**Goal of the exercise:**
Would you please copy every line from the records that contains the word "Reusable"?

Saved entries
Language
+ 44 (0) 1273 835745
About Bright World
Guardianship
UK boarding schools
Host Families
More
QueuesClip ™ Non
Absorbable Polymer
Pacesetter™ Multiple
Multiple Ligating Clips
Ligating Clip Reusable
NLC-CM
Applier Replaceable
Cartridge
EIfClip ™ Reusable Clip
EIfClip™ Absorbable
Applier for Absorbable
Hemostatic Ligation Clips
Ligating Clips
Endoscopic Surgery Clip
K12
--
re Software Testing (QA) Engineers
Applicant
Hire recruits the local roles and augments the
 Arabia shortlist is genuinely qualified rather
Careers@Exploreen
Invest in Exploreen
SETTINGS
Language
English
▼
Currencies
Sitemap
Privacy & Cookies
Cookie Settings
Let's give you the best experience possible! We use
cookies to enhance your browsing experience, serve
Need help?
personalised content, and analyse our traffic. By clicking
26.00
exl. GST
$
...
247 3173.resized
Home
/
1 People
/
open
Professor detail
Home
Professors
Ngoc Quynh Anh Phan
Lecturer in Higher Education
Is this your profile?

**Answer to this exercise:**
Ligating Clip Reusable
EIfClip ™ Reusable Clip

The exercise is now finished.